Example 6 To 1000 g of a 50% w / v sucrose solution, 30,000 units of dextran synthase obtained in the production example was added, and the pH was adjusted to 5.
The reaction was allowed to stand at 2,25 ° C for 24 hours. After the reaction was completed, 3000 g of a 50% w / v sucrose solution and 90,000 units of dextran synthase were newly added to and mixed with this reaction solution, and the mixture was reacted for 24 hours under the same reaction conditions. To this reaction solution, 3780 g of fructose was added and dissolved to obtain about 7.8 kg of an anti-cariogenic sweetener. The composition of the sweetener was approximately as follows.

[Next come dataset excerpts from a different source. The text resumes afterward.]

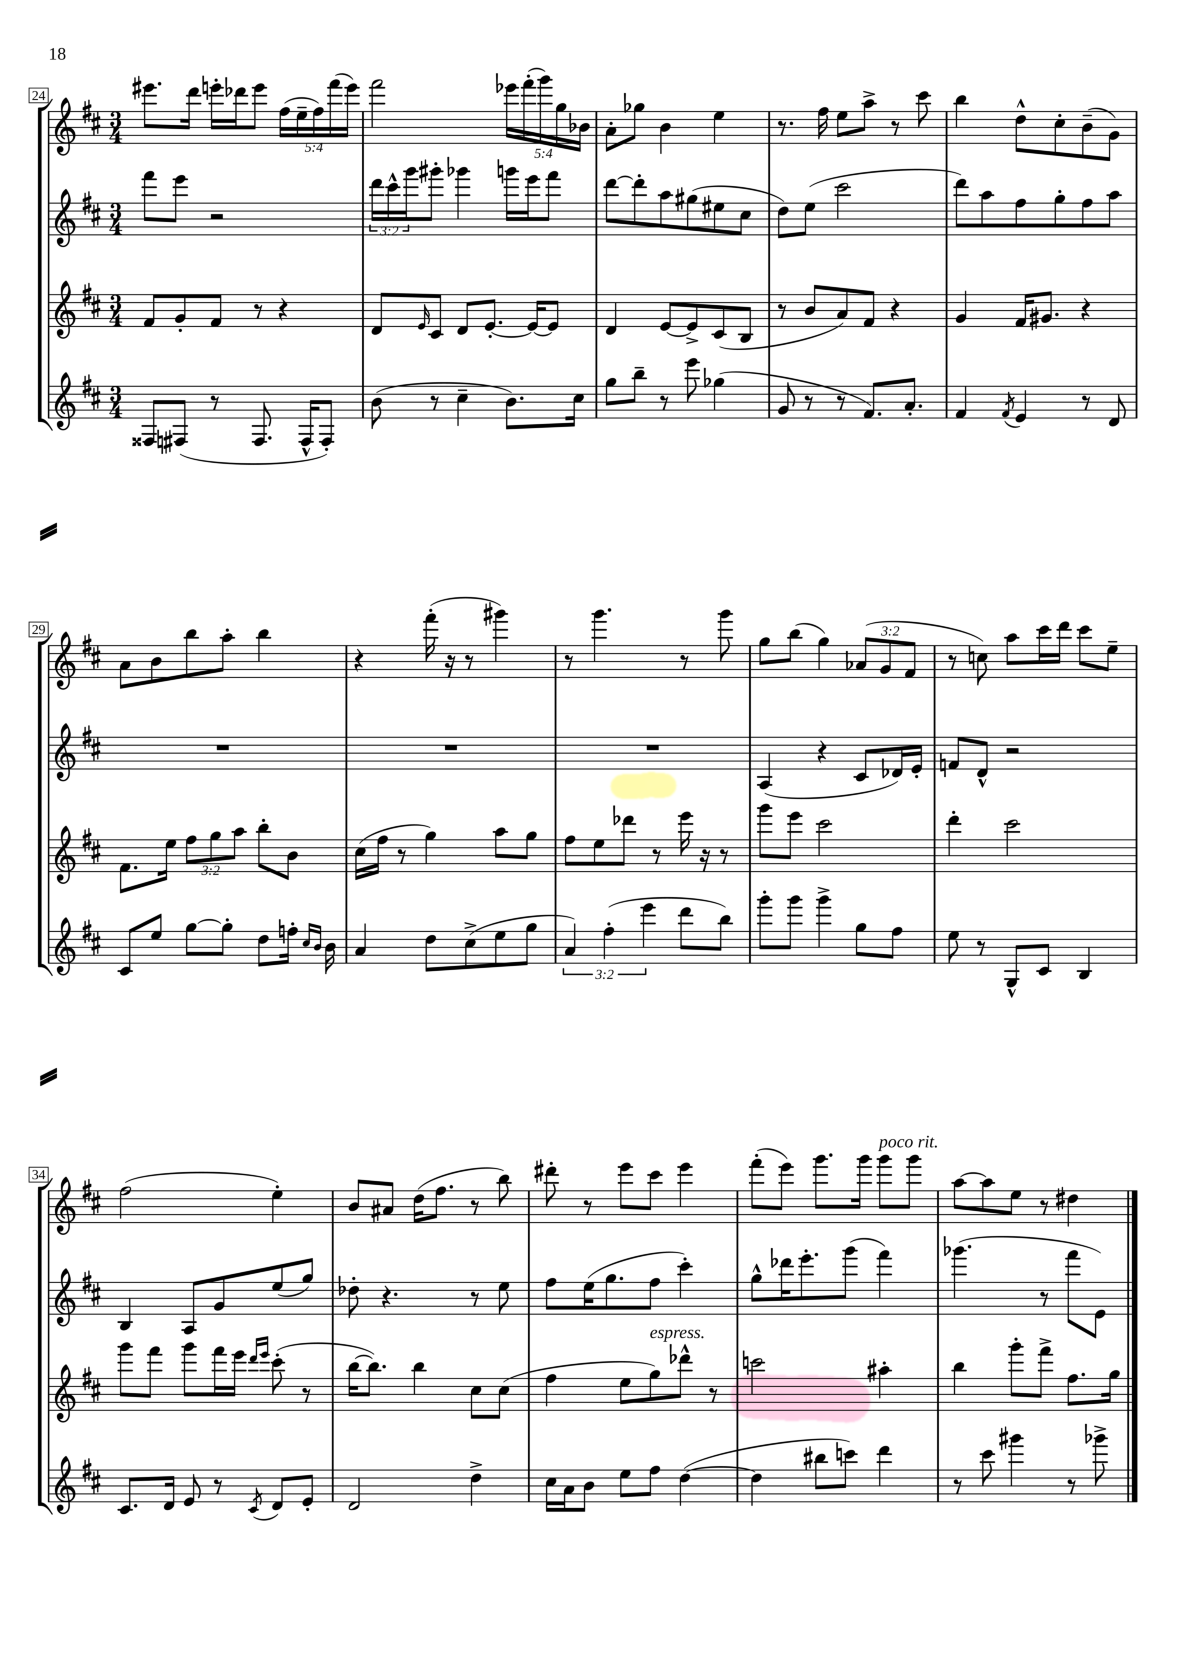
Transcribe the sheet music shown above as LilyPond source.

<<
\new StaffGroup <<
\new Staff = "s0" {
    \clef treble \key d \major \numericTimeSignature \time 3/4 \override Staff.TupletNumber.text = #tuplet-number::calc-fraction-text
    eis'''8. d'''16 e'''16-. des'''16 e'''8 \tuplet 5/4 { fis''16( e''16-- fis''16) fis'''16( e'''16) } |
    fis'''2 \tuplet 5/4 { ees'''16 fis'''16-.( g'''16) g''16 bes'16 } |
    a'8-. ges''8 b'4 e''4 |
    r8. fis''16 e''8 a''8-> r8 cis'''8 |
    b''4 d''8-^ cis''8-. b'8--( g'8) |
    a'8 b'8 b''8 a''8-. b''4 |
    r4 fis'''16-.( r16 r8 gis'''4) |
    r8 g'''4. r8 g'''8 |
    g''8 b''8( g''4) \tuplet 3/2 { aes'8( g'8 fis'8 } |
    r8 c''8) a''8 cis'''16 d'''16 cis'''8 e''8-- |
    fis''2( e''4-.) |
    b'8 ais'8 d''16( fis''8. r8 b''8) |
    dis'''8-. r8 e'''8 cis'''8 e'''4 |
    fis'''8-.( e'''8) g'''8. g'''16 g'''8^\markup { \italic "poco rit." } g'''8 |
    a''8~ a''8 e''8 r8 dis''4 \bar "|." |
}
\new Staff = "s1" {
    \clef treble \key d \major \numericTimeSignature \time 3/4 \override Staff.TupletNumber.text = #tuplet-number::calc-fraction-text
    fis'''8 e'''8 r2 |
    \tuplet 3/2 { d'''16 cis'''16-^ g'''16 } gis'''8-. ges'''4 g'''16 e'''16 fis'''8 |
    d'''8~ d'''8-. a''8 gis''8( eis''8 cis''8 |
    d''8) e''8( cis'''2 |
    d'''8) a''8 fis''8 g''8-. fis''8 a''8 |
    R2. |
    R2. |
    R2. |
    a4( r4 cis'8 des'16) e'16-. |
    f'8 d'8-^ r2 |
    b4 a8 g'8 e''8( g''8) |
    des''8-. r4. r8 e''8 |
    fis''8 e''16( g''8. fis''8 cis'''4-.) |
    g''8-^ des'''16 e'''8.-. g'''8( fis'''4) |
    ges'''4.( r8 fis'''8 e'8) \bar "|." |
}
\new Staff = "s2" {
    \clef treble \key d \major \numericTimeSignature \time 3/4 \override Staff.TupletNumber.text = #tuplet-number::calc-fraction-text
    fis'8 g'8-. fis'8 r8 r4 |
    d'8 \grace { e'16 } cis'8 d'8 e'8.~-. e'16~ e'8 |
    d'4 e'8~ e'8-> cis'8( b8 |
    r8 b'8 a'8) fis'8 r4 |
    g'4 fis'16 gis'8. r4 |
    fis'8. e''16 \tuplet 3/2 { fis''8 g''8 a''8 } b''8-. b'8 |
    cis''16( fis''16 r8 g''4) a''8 g''8 |
    fis''8 e''8 des'''8 r8 e'''16 r16 r8 |
    g'''8 e'''8 cis'''2 |
    d'''4-. cis'''2 |
    g'''8 fis'''8 g'''8 fis'''16 e'''16 \grace { d'''16 e'''16 } cis'''8-.( r8 |
    b''16~ b''8.) b''4 cis''8 cis''8( |
    fis''4 e''8 g''8^\markup { \italic "espress." }) des'''8-^ r8 |
    c'''2 ais''4-. |
    b''4 g'''8-. fis'''8-> fis''8. g''16 \bar "|." |
}
\new Staff = "s3" {
    \clef treble \key d \major \numericTimeSignature \time 3/4 \override Staff.TupletNumber.text = #tuplet-number::calc-fraction-text
    fisis8 fis8( r8 fis8. fis16-^ fis8-.) |
    b'8( r8 cis''4-- b'8.) cis''16 |
    g''8 b''8-- r8 e'''8 ges''4( |
    g'8 r8 r8 fis'8.) a'8.-. |
    fis'4 \acciaccatura { fis'8 } e'4 r8 d'8 |
    cis'8 e''8 g''8~ g''8-. d''8 f''16-. \grace { cis''16 b'16 } b'16 |
    a'4 d''8 cis''8->( e''8 g''8 |
    \tuplet 3/2 { a'4) fis''4-.( e'''4 } d'''8 b''8) |
    g'''8-. g'''8 g'''4-> g''8 fis''8 |
    e''8 r8 g8-^ cis'8 b4 |
    cis'8. d'16 e'8 r8 \acciaccatura { cis'8 } d'8 e'8-. |
    d'2 d''4-> |
    cis''16 a'16 b'8 e''8 fis''8 d''4~( |
    d''4 bis''8 c'''8) d'''4 |
    r8 cis'''8 gis'''4 r8 ges'''8-> \bar "|." |
}
>>
>>
\layout { \context { \Score currentBarNumber = #24 \override BarNumber.stencil = #(make-stencil-boxer 0.1 0.3 ly:text-interface::print) } }
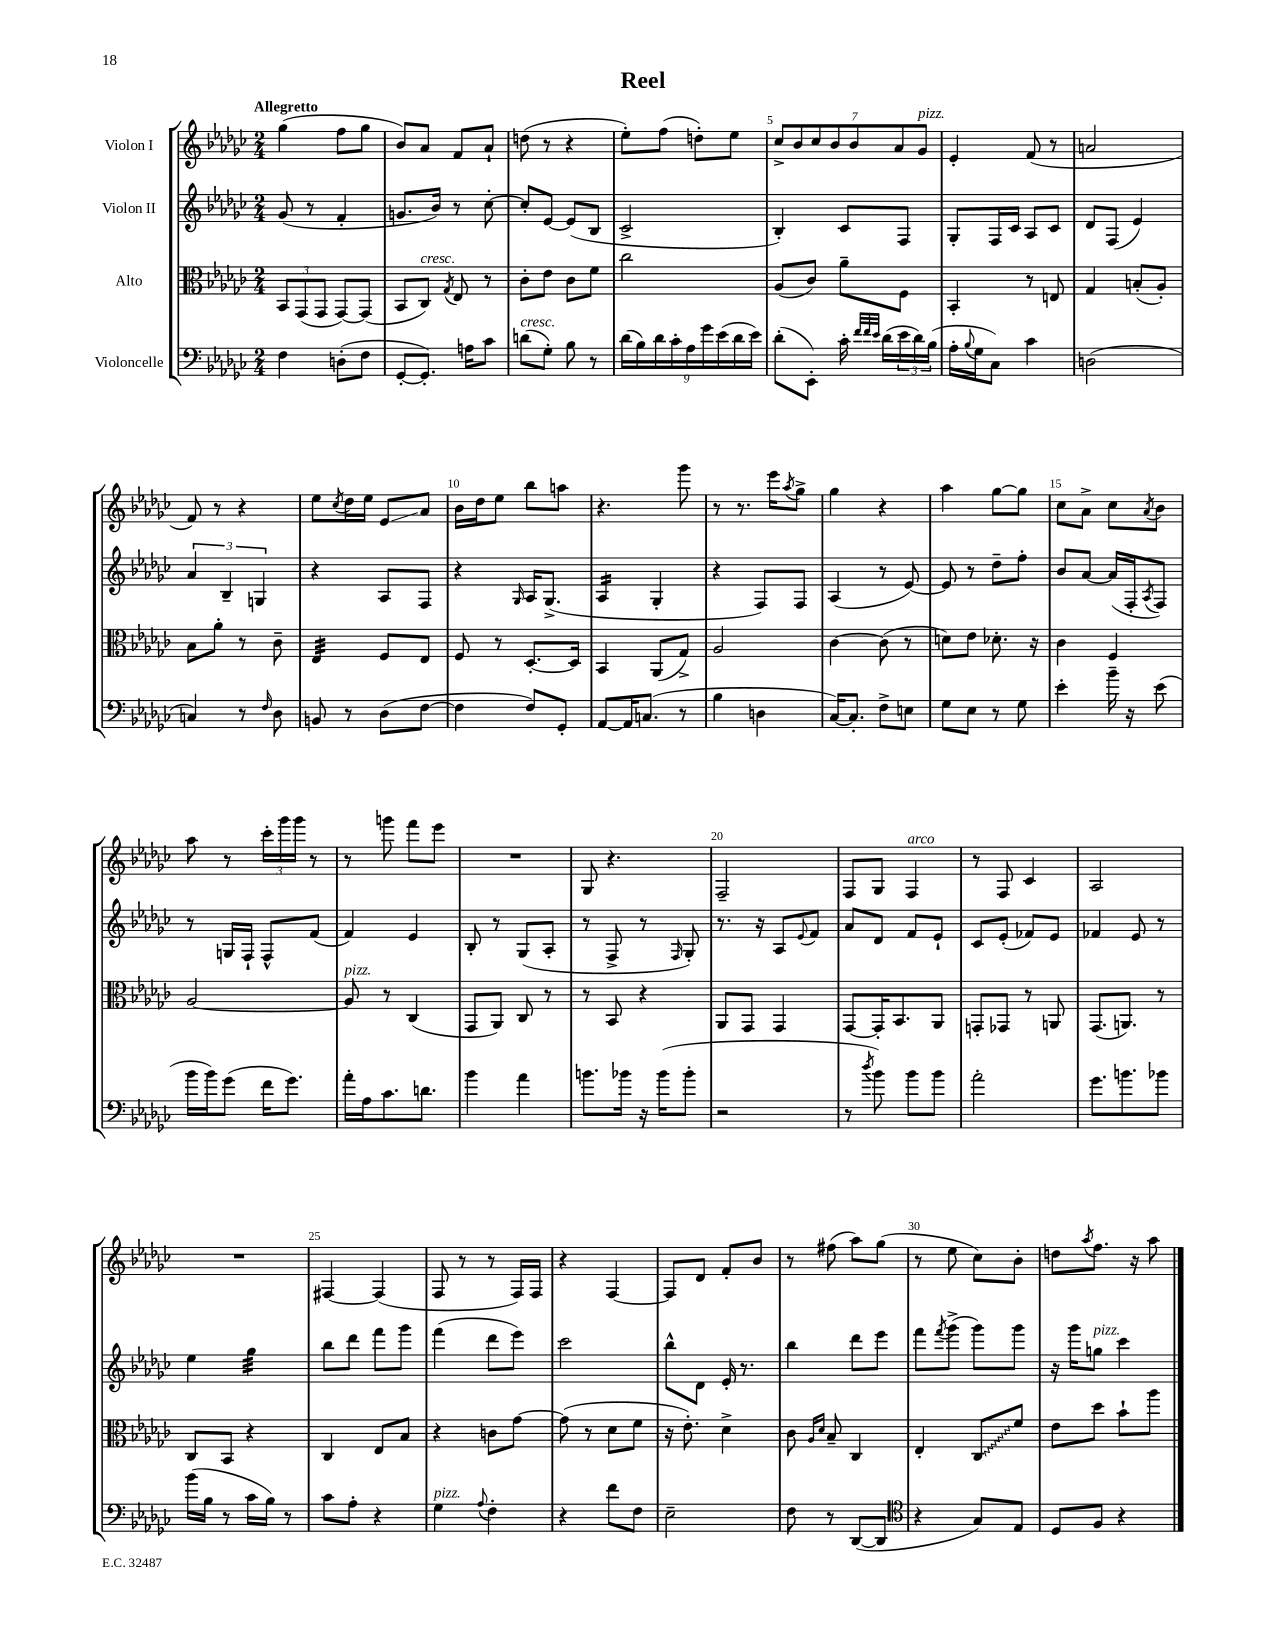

Example 7 4000 g of a liquid which had been reacted in the same manner as in Example 7 was added to 3060
After concentrating to g, 1660 g of fructose was added to and dissolved in this solution to obtain about 4.7 kg of an anti-cariogenic sweetener. The composition of the sweetener was as follows.

─────────────────────────────────────────────────── ─── Continuation of the front page (51) Int.Cl. ⁵ Identification code Office reference number FI technical display location (C12N 9/46 C12R 1:01)

Claims (8)

[Claims] 1. A first step in which a dextran synthase is allowed to act on a high-concentration sucrose solution at pH 4 to 8 and 10 to 40 ° C., and a new high-concentration sucrose solution in the reaction solution obtained by the first step. A method for producing a low-molecular-weight dextran, which comprises one or more second steps of adding and reacting a solution containing a dextran synthase. 2. The sucrose concentration of the sucrose solution is 30 to 70%.
The method for producing the low-molecular-weight dextran according to claim 1, which is w / v. 3. The method for producing a low molecular dextran according to claim 1, wherein the low molecular dextran is a dextran having a weight average molecular weight of 4,000 to 20,000. 4. Leuconostoc as a dextran synthase.
A method for producing a low-molecular-weight dextran according to claim 1, which uses an enzyme produced by a strain belonging to mesenteroides). 5. A first step in which a dextran synthase is allowed to act on a 45 to 55% w / v sucrose solution at pH 4 to 8 and 10 to 40 ° C., and the reaction solution newly obtained in the reaction solution obtained by the first step. 45 to 55% of 3 to 10 times amount per solid content of liquid
A method for producing a low-molecular-weight dextran, which comprises a second step of adding and reacting a w / v sucrose solution and a solution containing a dextran synthase. 6. A weight average molecular weight of 4,000 to 20,000.
An anti-cariogenic sweetener containing 0 dextran. 7. An anti-cariogenic sweetener whose sweetening component is fructose. 8. A weight average molecular weight of 4,000 to 20,000.
The dextran to fructose ratio of 0 is 1: 1 to 1: 1.
An anti-cariogenic sweetener consisting of 9.